A few thoughts from Jeff on the nature of species my prompted by my “Big Black Nemesis” post. I like “constrained perspectivism”. And notice he is a fellow Asia- phile (;-)
Book reviews and some photos coming…
“The photos at “Lauren” are great—I love the eagle booties and the landscape images (I’d swear that Mongolia is Wyoming’s ecological doppelganger, which is why I loved the Asian steppe so much when I was there).
“As for species and the nature of Gyrfalcons and Saker falcons, it just so happens that I’m involved with a reading group that is engaging the philosophical foundations of what species actually are. It’s a lovely mess! I’ve attached a few of the papers that we’ve been working on (some being more readable than others, but all being intriguing at least in terms of the intellectual battles of philosophers for the meaning of species).
“My inclination is to see species as the imposition of discrete categories on a fundamentally continuous process, such that it is not surprising that we sometimes (often?) “catch” life in the process of speciation. I suppose that I’m a kind of pragmatist—not in the pejorative sense but in terms of the great intellectual tradition of American Pragmatism. In fact, a colleague and I have a book out recently from Cambridge University Press: Philosophical Foundations for the Practices of Ecology (I’ll send you a copy if you’ll give me your address, which I’m sure I have somewhere already but won’t find easily). The basic idea is one that we call “constrained perspectivism”—that there is a real world out there, but our access to it is invariably partial and derived from our interests. This gives rise to a kind of pluralism that is neither the absolutism of certainty nor the relativism of hopelessness. So as for species, I’m something of a realist-pluralist. That is, I think that there are multiple ways of carving up the world with regard to species such that some of these approaches fail and others accord with our interests in ways that tell us that these formulations of species are representative of a way that the world actually is.
“All of this is to say that your view that the birds, “imperfectly separated at the end of the Ice Age, may still interbreed, and even more controversially may segregate into distinct types that are named and valued differently by Arab falconers when caught on migration” seems to touch on at least two approaches to species that could be empirically valid depending on whether one’s interests are evolutionary or eco-geo-cultural. In the former case, there is one species for the purposes of scientific explanation (assuming that reproductive isolation is the standard that one selects) and in the latter case, there are two species for the purposes of biogeographic/social purposes (assuming that this formulation “works” for these people in terms of engaging nature in a way that satisfies their interests)”.
Some serious brainpower in evidence.
After reading this I got to thinking about man-caused extinctions today while waiting for an oil change. I wonder if the important issue isn't so much that man causes dramatic changes in the environment but that the changes we bring are disruptively ephemeral when considered on an ecological time scale. With rapid and continuing change, existing species are stressed into extinction but new ones don't have time to evolve to fit a new niche before it disappears.
I think smartdogs is on to something here, in that anthropogenic change tends to be both rapid and unstable. For example: Viewed on an evolutionary timescale, agriculture itself is a very recent development; in many parts of the world, it essentially just happened.
This ties in to our recent discussion about the passenger pigeon, which may have gone from a "normal" species ecologically similar to the mourning dove, to a sky-darkening "superorganism" to extinction in the geological blink of an eye. White-tailed deer may have benefited from the decline of the passenger pigeon, and certainly have benefited from habitat changes in recent times, after being decimated less than a century ago.

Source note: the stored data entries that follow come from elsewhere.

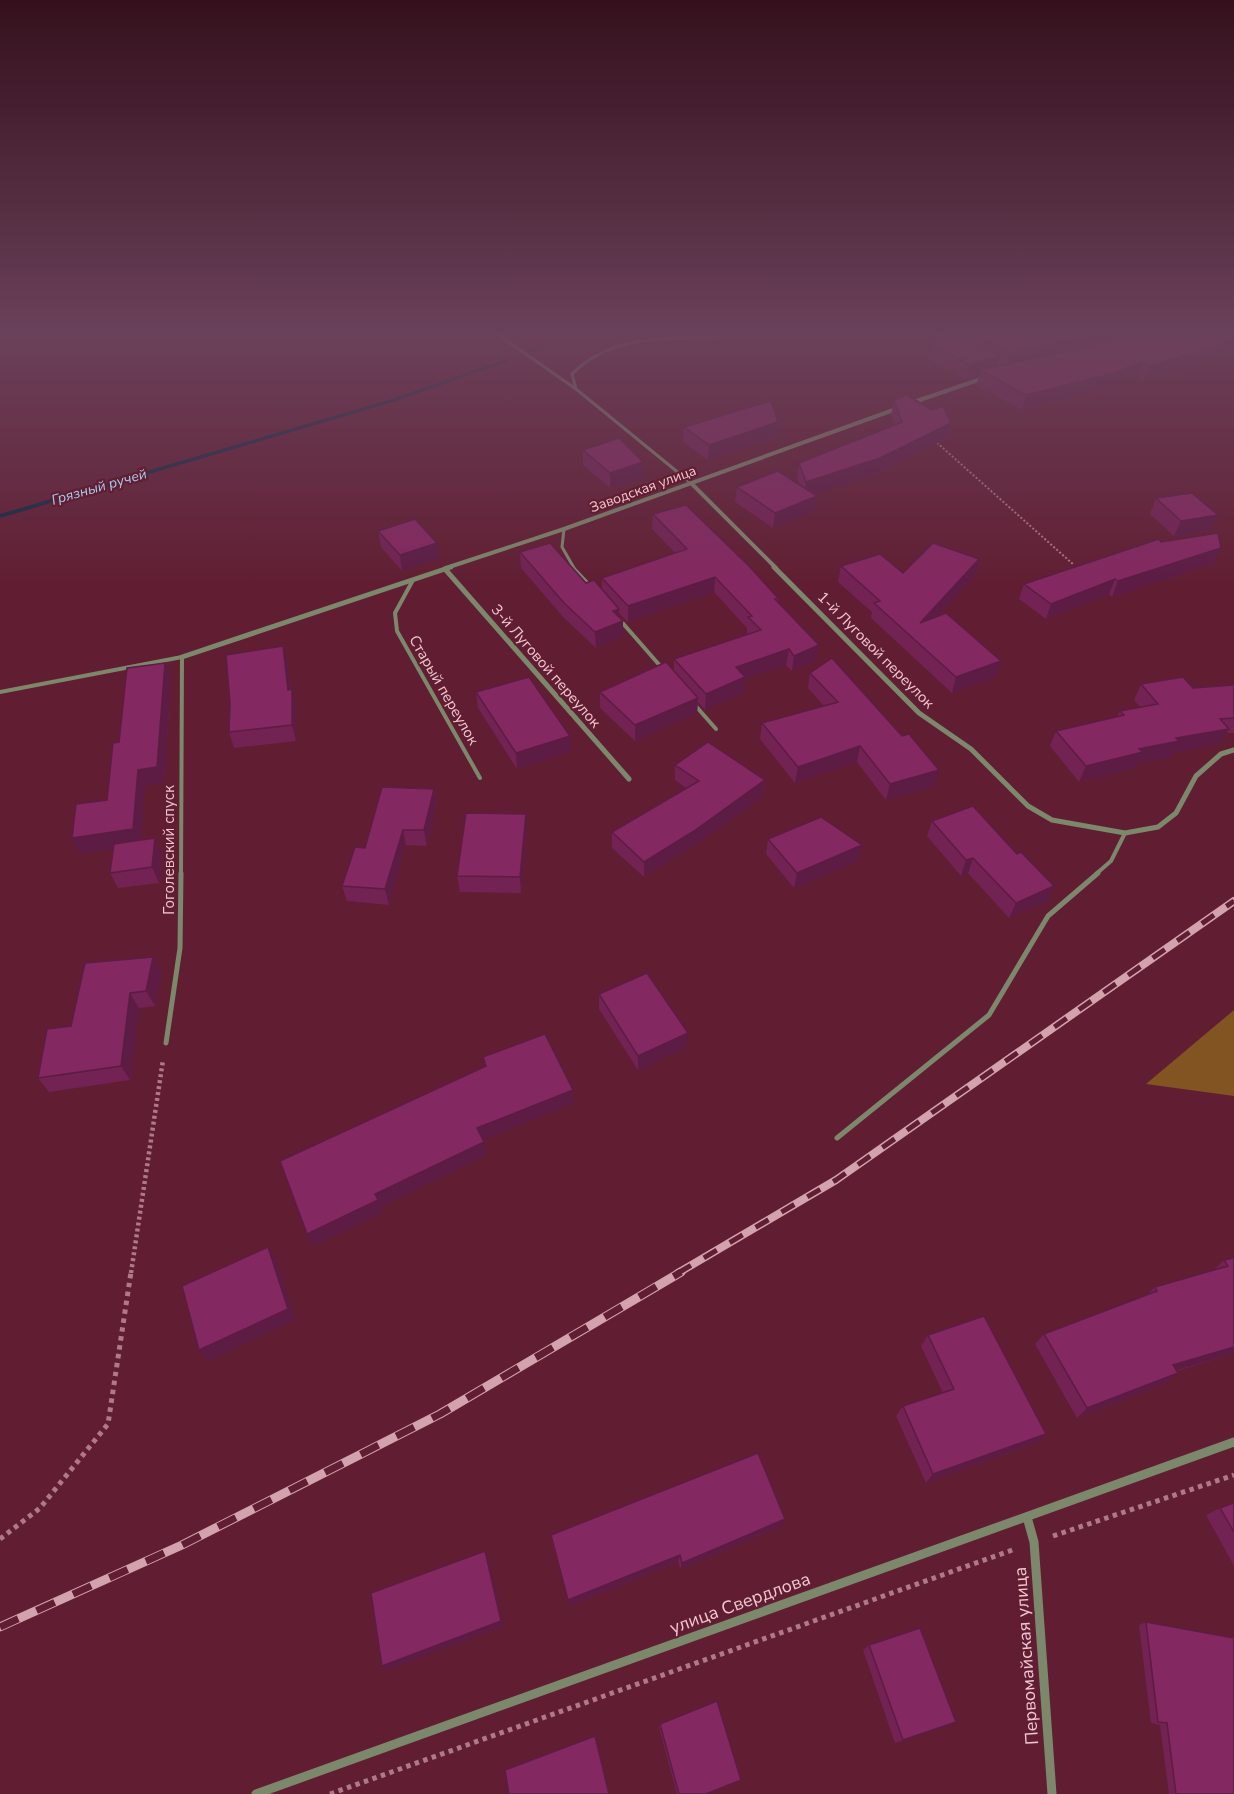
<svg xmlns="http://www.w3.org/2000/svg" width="1234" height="1794" viewBox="0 0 1234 1794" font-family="'Nunito Sans',sans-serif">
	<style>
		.green { fill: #815421 }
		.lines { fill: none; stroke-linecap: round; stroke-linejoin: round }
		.stream { fill: #0d2a42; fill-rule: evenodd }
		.path-far2 { stroke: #af7a87; stroke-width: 2; stroke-dasharray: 2 2; stroke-linecap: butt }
		.path-far1 { stroke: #af7a87; stroke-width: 4.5; stroke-dasharray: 3 3; stroke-linecap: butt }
		.path { stroke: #af7a87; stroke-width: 5; stroke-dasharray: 4.5 4.5; stroke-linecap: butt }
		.lane-far2 { stroke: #7c886b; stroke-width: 3 }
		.lane-far1 { stroke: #7c886b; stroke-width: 4 }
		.lane { stroke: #7c886b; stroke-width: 5 }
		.street-far2 { stroke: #7c886b; stroke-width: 4 }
		.street-far1 { stroke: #7c886b; stroke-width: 5 }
		.street { stroke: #7c886b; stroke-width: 9 }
		.rail-far1-casing { stroke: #d3a3ad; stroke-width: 8 }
		.rail-casing { stroke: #d3a3ad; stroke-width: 9 }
		.rail-far1 { stroke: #611e32; stroke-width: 5; stroke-dasharray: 15; stroke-linecap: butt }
		.rail { stroke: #611e32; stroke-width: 7; stroke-dasharray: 20; stroke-linecap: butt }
		.wall { fill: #722253 }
		.shaded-wall { fill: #5c1c44 }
		.building { fill: #842861; stroke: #5c1c44; stroke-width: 1.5 }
		.labels { text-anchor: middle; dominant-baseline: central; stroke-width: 4.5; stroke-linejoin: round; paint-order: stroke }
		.far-water-label { font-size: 14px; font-style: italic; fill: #a5cff4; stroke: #611e32 }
		.far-street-label { font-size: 14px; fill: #f2c8cf; stroke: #611e32 }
		.street-label { font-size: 15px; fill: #f2c8cf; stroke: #611e32 }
		.near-street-label { font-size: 18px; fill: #f2c8cf; stroke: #611e32 }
	</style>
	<rect width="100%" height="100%" fill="#611e32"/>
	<!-- green -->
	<polygon class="green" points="1234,1010 1234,1096 1146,1084"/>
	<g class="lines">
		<!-- stream -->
		<g class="stream">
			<polygon points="560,334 566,334 530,352 525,351"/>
			<polygon points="504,360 509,361 393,402 0,518 0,514 389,400"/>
		</g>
		<!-- path-far2 -->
		<polyline class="path-far2" points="934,440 1074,565"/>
		<!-- path-far1 -->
		<polyline class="path-far1" points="131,1273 163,1060"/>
		<!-- path -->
		<g class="path">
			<polyline points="1053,1536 1234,1475"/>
			<polyline points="0,1539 40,1508 108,1424 131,1272"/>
			<polyline points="330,1794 1015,1549"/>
		</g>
		<!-- lane-far2 -->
		<g class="lane-far2">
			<polyline points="497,334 576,389 691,483"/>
			<polyline points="937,334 951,341"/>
			<path d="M576,389L572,374C610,335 667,338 718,337"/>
			<polyline points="564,529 562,547 574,568"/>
		</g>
		<!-- lane-far1 -->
		<g class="lane-far1">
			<polyline points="572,567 591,587"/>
			<polyline points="413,580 395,613 397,631 480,778"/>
			<polyline points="620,620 662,668"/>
			<polyline points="0,692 182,657 181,874"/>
			<polyline points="694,704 716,729"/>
			<polyline points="1096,874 1111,861 1125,833"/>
		</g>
		<!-- lane -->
		<g class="lane">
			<polyline points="166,1043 180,948 181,873"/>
			<polyline points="837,1138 989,1015 1048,916 1098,873"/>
		</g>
		<!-- street-far2 -->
		<g class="street-far2">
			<polyline points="911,403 984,378"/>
			<polyline points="691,483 776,568"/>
			<polyline points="446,568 564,529 899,408"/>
		</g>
		<!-- street-far1 -->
		<g class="street-far1">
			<polyline points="774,567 919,713 971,749 1028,806 1052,820 1125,833 1158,827 1176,813 1196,776 1221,754 1234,750"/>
			<polyline points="445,569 629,779"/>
			<polyline points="182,657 451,567"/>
		</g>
		<!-- street -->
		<g class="street">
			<polyline points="1027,1517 1034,1542 1052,1794"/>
			<polyline points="256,1794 1234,1442"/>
		</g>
		<!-- rail-far1 casing -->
		<g class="rail-far1-casing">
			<polyline id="rail-far1" points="678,1273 836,1180 1234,901"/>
		</g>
		<!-- rail casing -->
		<g class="rail-casing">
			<polyline id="rail" points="0,1627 182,1545 440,1414 681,1272"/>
		</g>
		<!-- rail-far1 -->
		<use href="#rail-far1" class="rail-far1"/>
		<!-- rail -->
		<use href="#rail" class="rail"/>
	</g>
	<!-- wall -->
	<g class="wall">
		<polygon points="970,334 1234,334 1144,380 1138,377 1105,388 1022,410 976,385 979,376 966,379 929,360 932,342 968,339"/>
		<polygon points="894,400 951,423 948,438 877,473 815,494 817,496 815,511 773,528 735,502 737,487 799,484 797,478 799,463 895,425 891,415"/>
		<polygon points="684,427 776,437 708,460 683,442"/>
		<polygon points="583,450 643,477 610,488 583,465"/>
		<polygon points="1156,498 1211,530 1174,536 1150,514"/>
		<polygon points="653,514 778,598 778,602 819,645 816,661 792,671 786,665 745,679 743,693 705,710 698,702 697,713 635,741 600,708 600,692 674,670 674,659 748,634 747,633 747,628 714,592 628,622 619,613 619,617 623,621 623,636 596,648 564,618 521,568 520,552 602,590 602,578 675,553 652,529"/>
		<polygon points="378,531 437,543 439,558 402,571 381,547"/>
		<polygon points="1161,542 1214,563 1112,597 1109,594 1046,619 1019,599 1024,584"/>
		<polygon points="841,566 903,573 975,575 936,617 1001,661 996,677 952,693 871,618 872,612 838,582"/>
		<polygon points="287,662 291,689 296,705 296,741 234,748 229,732"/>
		<polygon points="810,673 935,786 886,800 857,762 795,783 760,739 762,723 824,706 808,688"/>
		<polygon points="171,679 164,782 145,785 141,840 155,838 162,854 159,883 118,888 110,873 113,849 80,854 107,800 119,742"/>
		<polygon points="1141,684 1193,688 1234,685 1234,733 1226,733 1220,744 1173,753 1171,757 1137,763 1135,768 1079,782 1050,746 1056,731 1117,717 1120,711 1140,707 1134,700"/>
		<polygon points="476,692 570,736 571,751 517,769 478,708"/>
		<polygon points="675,765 765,780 763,796 693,846 644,877 612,848 612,832 686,788 675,780"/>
		<polygon points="434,789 436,805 427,846 406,845 389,905 347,901 342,886 365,848"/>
		<polygon points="932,821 1017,854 1054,886 1047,902 1009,918 968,873 961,876 927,836"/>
		<polygon points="527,829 521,893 460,892 457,876"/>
		<polygon points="768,839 858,861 794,888 766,854"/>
		<polygon points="161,972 155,1006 139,1008 130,1080 49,1092 38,1078 71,1026"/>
		<polygon points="599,994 686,1047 638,1070 599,1009"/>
		<polygon points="1234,1258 1234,1353 1177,1371 1166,1383 1077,1418 1035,1344 1044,1334 1147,1295 1155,1287 1214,1270 1224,1260"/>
		<polygon points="928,1335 1036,1443 926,1483 896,1416 903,1406 943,1393 921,1346"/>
		<polygon points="1234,1503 1234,1566 1206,1515 1220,1508"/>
		<polygon points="781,1526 681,1569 678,1562 570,1606 552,1543"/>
		<polygon points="1146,1622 1234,1794 1169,1794 1160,1725 1151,1723 1139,1625"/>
		<polygon points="869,1645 956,1722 895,1743 863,1650"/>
		<polygon points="660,1724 706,1794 677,1794 659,1727"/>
	</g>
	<!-- shaded-wall -->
	<g class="shaded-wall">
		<polygon points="1103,334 1165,334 1006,368 1010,353"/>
		<polygon points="1234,341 1234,354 1144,380 1150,366"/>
		<polygon points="1000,356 996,371 980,370 979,376 966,379 969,365"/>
		<polygon points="1143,362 1138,377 1105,388 1022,410 1026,395"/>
		<polygon points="778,422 776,437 708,460 709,445"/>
		<polygon points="951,423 948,438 877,473 804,498 806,482"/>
		<polygon points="643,462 643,477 610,488 610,473"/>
		<polygon points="817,496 815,511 773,528 775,513"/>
		<polygon points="1218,515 1211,530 1174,536 1181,521"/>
		<polygon points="437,543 439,558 402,571 400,555"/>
		<polygon points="1221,548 1214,563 1112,597 1118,581"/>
		<polygon points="979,559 975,575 916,639 920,623"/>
		<polygon points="715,577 714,592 628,622 628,606"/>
		<polygon points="1115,579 1109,594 1046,619 1051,604"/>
		<polygon points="619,609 619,622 623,621 623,636 596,648 595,632 613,611"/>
		<polygon points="819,645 816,661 792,671 794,656"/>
		<polygon points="283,646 287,662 292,697 292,689 296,705 296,741 292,725 288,690"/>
		<polygon points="789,649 786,665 745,679 743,693 705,710 706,694 736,667"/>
		<polygon points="1001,661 996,677 952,693 956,677"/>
		<polygon points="165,663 171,679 164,782 145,785 141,845 80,854 72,838 138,770"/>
		<polygon points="698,698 697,713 635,741 635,725"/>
		<polygon points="1229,729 1220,744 1173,753 1171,757 1137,763 1135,768 1079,782 1086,766 1176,738"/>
		<polygon points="570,736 571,751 517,769 516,753"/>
		<polygon points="860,746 857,762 795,783 798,767"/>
		<polygon points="939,770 935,786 886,800 890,784"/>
		<polygon points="765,780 763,796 693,846 644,877 644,862"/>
		<polygon points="434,789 436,805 427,846 424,830"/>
		<polygon points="526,814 527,829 521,893 520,877"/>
		<polygon points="403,830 406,845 389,905 385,889"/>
		<polygon points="155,838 162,854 159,883 152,867"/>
		<polygon points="862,845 858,861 794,888 797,873"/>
		<polygon points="973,858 968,873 961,876 966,860"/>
		<polygon points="1054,886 1047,902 1009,918 1016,903"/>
		<polygon points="153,957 161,972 155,1006 146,991"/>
		<polygon points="130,993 139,1008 130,1080 121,1066"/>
		<polygon points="688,1033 686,1047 638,1070 638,1056"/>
		<polygon points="573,1090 573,1104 480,1141 477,1128"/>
		<polygon points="484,1142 487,1155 381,1207 383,1213 313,1246 307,1234 375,1194"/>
		<polygon points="268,1247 276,1259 295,1320 208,1361 199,1350"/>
		<polygon points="1234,1347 1234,1353 1161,1375 1173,1365"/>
		<polygon points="1178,1373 1166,1383 1077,1418 1087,1408"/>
		<polygon points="1046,1434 1036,1443 926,1483 933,1474"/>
		<polygon points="785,1519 781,1526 681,1569 682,1563"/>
		<polygon points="485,1551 488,1558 504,1626 388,1670 382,1666"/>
		<polygon points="680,1555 678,1562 570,1606 568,1600"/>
	</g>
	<!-- building -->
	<g class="building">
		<polygon points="973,334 1103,334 1010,353"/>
		<polygon points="1145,334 1234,334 1234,341 1150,366 1143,362 1110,374 1026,395 980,370"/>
		<polygon points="960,335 1000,356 969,365 932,345 935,344 932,342"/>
		<polygon points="907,395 932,410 943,406 951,423 880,458 806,482 799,463 902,422 894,400"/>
		<polygon points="771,401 778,422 709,445 684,427"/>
		<polygon points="619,438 643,462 610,473 583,450"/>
		<polygon points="778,471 817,496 775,513 737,487"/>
		<polygon points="1192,493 1218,515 1181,521 1156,498"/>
		<polygon points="686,505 748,565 778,598 775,599 819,645 794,656 789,649 736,667 745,677 706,694 674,659 761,630 748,617 752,616 715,577 628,606 602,578 687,549 653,514"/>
		<polygon points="415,519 437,543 400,555 378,531"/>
		<polygon points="1218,533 1221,548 1118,581 1115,579 1051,604 1024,584 1159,539 1161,542"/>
		<polygon points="550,543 586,583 594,580 619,609 613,611 623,621 595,632 564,603 520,552"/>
		<polygon points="933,543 979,559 920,623 946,613 1001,661 956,677 874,603 880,601 841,566 880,554 903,573"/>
		<polygon points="283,646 288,690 292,689 292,725 229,732 230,703 226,655"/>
		<polygon points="832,658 902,736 909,734 939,770 890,784 860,746 798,767 762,723 838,702 810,673"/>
		<polygon points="666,662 698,698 635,725 600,692"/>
		<polygon points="165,663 157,767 138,770 133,829 72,838 76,804 107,800 113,743 119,742 127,668"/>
		<polygon points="529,677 570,736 516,753 476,692"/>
		<polygon points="1183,677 1193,688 1234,685 1234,718 1220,719 1229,729 1176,738 1179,741 1139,749 1143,752 1086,766 1056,731 1124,715 1120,711 1158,704 1141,684"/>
		<polygon points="708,742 765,780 694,831 644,862 612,832 699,781 675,765"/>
		<polygon points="382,787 434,789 424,830 403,830 385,889 342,886 355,847 365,848"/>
		<polygon points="973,806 1017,854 1021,852 1054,886 1016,903 973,858 966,860 932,821"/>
		<polygon points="466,813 526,814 520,877 457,876"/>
		<polygon points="821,817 862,845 797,873 768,839"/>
		<polygon points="155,838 152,867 110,873 114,844"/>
		<polygon points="153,957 146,991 130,993 121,1066 38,1078 47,1029 71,1026 85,963"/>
		<polygon points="647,973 688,1033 638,1056 599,994"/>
		<polygon points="545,1034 573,1090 477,1128 484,1142 375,1194 378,1200 307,1234 280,1161 486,1066 483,1057"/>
		<polygon points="268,1247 288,1309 199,1350 182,1286"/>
		<polygon points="1234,1258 1234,1347 1173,1365 1178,1373 1087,1408 1044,1334 1157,1291 1155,1287 1228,1266 1224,1260"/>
		<polygon points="984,1316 1046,1434 933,1474 903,1406 954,1389 928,1335"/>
		<polygon points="758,1453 785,1519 682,1563 680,1555 568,1600 551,1535"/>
		<polygon points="1234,1503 1234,1532 1220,1508"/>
		<polygon points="485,1551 501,1621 382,1666 371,1593"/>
		<polygon points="1146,1622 1234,1638 1234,1794 1176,1794 1167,1723 1158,1722"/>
		<polygon points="920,1628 956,1722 903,1740 869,1645"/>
		<polygon points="717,1701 741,1780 706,1794 679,1794 660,1724"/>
		<polygon points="595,1736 609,1794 509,1794 505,1770"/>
	</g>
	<!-- sky -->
	<linearGradient id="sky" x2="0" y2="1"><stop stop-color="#35101c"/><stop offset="0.57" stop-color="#6a415a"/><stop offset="1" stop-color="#6a415a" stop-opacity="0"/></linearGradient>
	<rect width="1234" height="585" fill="url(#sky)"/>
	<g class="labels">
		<!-- far-water labels -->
		<g class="far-water-label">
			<text transform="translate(99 487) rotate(-16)">Грязный ручей</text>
		</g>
		<!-- far-street labels -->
		<g class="far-street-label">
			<text transform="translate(643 489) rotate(-20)">Заводская улица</text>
		</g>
		<!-- street labels -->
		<g class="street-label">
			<text transform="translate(876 650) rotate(45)">1-й Луговой переулок</text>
			<text transform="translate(546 666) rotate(49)">3-й Луговой переулок</text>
			<text transform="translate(444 690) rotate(60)">Старый переулок</text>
			<text transform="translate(169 850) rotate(-90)">Гоголевский спуск</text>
		</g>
		<!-- near-street labels -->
		<g class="near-street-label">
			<text transform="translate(740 1603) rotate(-20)">улица Свердлова</text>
			<text transform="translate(1026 1656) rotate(-94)">Первомайская улица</text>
		</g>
	</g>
</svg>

Laurie Garrett, in The Coming Plague, an excellent book on emerging diseases, relates another story of nearly instantaneous ecological change: political instability and revolution leads to a regional change from ranching to farming, the plowing of riparian habitat and the sudden abundance of grain allows a previously uncommon and obscure rodent to flourish and come into close contact with humans, and a virus carried by the mice causes an outbreak of a new hemorrhagic disease.
Any change that can cause a population to rapidly spike might cause another to rapidly plummet, but while upper limits are flexible depending on ecological conditions—millions of whitetails, billions of pigeons, given adequate food resources—the lower limit is inflexible: there's no coming back from zero, and in some cases from near-zero.
As the Grants have demonstrated with Darwin's finches in the Galapagos, evolution is a constantly ongoing process; gyr-saker populations (for example, and to bring this back on-topic) may be converging, or may be separating, based on local/regional ecological conditions. Punctuated equilibrium allows for rapid speciation under some conditions, but in a rapidly-fluctuating environment, an incipient species may not have enough time to develop a foothold or enough genetic variation to adapt to new conditions.
Public policy implications: So while it may be a valid criticism to say that the "timeless" ecosystems environmentalists seek to conserve are in some cases very recent, or even that our recent climate may be an anomaly, that does not make them any less worthy of conservation. The world we have is the only one we can save, and while change is life's only constant, the only way to hang on to as much biodiversity as we can is to slow down the rate of change.